Ex-vivo expansion of Tregs in the presence of ATRA significantly induced the expression of a4b7 compared to Rapamycin alone (5.57%±3.12 vs 82.8%±9.5, p=0.0057) Cells treated with Rapa+ATRA maintained their superior suppressive ability compared to Rapamycin treated Tregs (95.8%±3.5% vs 91.15%±10.1% p=ns; at Treg:Teff 1:1 ratio). RAPA+ATRA Tregs did not produce IFNy or IL17 under pro-inflammatory cytokine challenge. When flowed through a MAdCAm-1 coated chamber, significantly higher numbers of Rapa+ATRA treated cells were observed to roll (Rapa 0.83±0.40 vs Rapa+ATRA 10.17±2.54 p=0.005), crawl (Rapa 0 vs Rapa+ATRA 4±0.89 p=0.001) and firmly adhere (Rapa 0.33±0.21 vs Rapa+ATRA 36.8±1.78, p<0.001) than those treated with Rapa alone.

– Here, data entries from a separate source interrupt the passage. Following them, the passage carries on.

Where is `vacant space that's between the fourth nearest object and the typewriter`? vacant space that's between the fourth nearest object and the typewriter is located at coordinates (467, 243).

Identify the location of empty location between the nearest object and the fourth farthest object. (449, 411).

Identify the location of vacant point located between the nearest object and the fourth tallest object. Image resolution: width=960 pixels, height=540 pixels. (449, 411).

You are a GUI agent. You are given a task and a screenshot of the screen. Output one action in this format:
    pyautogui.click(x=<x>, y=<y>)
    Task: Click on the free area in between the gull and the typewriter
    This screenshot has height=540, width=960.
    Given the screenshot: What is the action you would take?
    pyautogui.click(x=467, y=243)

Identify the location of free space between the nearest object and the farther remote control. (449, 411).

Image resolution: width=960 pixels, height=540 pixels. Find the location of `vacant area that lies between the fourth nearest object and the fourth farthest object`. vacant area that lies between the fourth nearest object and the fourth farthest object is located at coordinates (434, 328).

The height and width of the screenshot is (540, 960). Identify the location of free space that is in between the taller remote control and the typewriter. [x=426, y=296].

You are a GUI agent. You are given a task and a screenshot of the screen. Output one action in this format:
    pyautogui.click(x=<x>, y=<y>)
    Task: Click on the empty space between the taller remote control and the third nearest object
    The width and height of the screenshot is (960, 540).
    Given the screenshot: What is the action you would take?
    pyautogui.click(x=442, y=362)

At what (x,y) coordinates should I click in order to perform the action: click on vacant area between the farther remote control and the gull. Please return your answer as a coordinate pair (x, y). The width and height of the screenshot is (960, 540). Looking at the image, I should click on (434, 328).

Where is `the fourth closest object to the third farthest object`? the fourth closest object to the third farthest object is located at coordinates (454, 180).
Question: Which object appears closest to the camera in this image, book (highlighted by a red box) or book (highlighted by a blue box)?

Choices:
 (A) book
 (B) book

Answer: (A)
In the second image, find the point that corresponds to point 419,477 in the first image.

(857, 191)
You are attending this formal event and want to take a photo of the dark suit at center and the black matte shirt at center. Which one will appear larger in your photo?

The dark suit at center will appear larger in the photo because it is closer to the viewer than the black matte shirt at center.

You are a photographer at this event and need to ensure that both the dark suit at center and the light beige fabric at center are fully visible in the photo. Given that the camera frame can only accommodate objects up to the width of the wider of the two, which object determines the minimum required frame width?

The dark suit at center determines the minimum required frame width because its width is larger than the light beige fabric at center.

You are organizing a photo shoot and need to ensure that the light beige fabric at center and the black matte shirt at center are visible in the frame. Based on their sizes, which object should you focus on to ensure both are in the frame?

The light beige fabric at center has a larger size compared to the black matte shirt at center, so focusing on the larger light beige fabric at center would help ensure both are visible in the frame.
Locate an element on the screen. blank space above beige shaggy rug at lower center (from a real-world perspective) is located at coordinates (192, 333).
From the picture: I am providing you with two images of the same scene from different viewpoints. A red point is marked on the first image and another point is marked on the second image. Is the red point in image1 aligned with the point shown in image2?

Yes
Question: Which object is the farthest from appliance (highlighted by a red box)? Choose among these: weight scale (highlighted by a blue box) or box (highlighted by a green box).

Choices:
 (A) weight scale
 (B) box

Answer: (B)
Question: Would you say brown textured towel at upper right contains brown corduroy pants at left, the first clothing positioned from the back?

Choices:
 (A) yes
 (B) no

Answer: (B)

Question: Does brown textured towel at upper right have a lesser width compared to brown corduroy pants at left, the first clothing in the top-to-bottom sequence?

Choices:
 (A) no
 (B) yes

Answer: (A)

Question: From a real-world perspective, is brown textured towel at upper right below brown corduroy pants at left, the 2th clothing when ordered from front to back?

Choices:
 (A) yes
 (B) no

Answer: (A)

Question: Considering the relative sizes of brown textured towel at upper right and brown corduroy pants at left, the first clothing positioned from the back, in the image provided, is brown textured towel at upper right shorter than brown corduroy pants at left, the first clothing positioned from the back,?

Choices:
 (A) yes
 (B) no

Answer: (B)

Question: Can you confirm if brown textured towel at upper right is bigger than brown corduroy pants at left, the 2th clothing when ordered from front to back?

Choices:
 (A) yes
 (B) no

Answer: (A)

When Tregs were transferred into mice, a higher proportion of Tregs were found in xenografts of animals treated with Rapa+ATRA Tregs compared Rapa Tregs (12.10 (7.54–22.83) vs 4.97 (1.72–7.63), p=0.0056). Importantly there was a higher proportion of Tregs in inflamed xenografts of animals treated with Rapa+ATRA Tregs compared to those treated with Rapa Tregs (18.35 (12.95–28.63) vs 6.78 (2.65–9.61), p=0.0095).

Conclusion

The addition of ATRA to Treg culture in-vitro confers a gut homing phenotype. This is functionally relevant in-vitro and in-vivo. The treatment maintains the highly suppressive and phenotypically stable phenotype of these cells. These gut specific Tregs will be implemented in our first in man trial Treg therapy for Crohn's disease.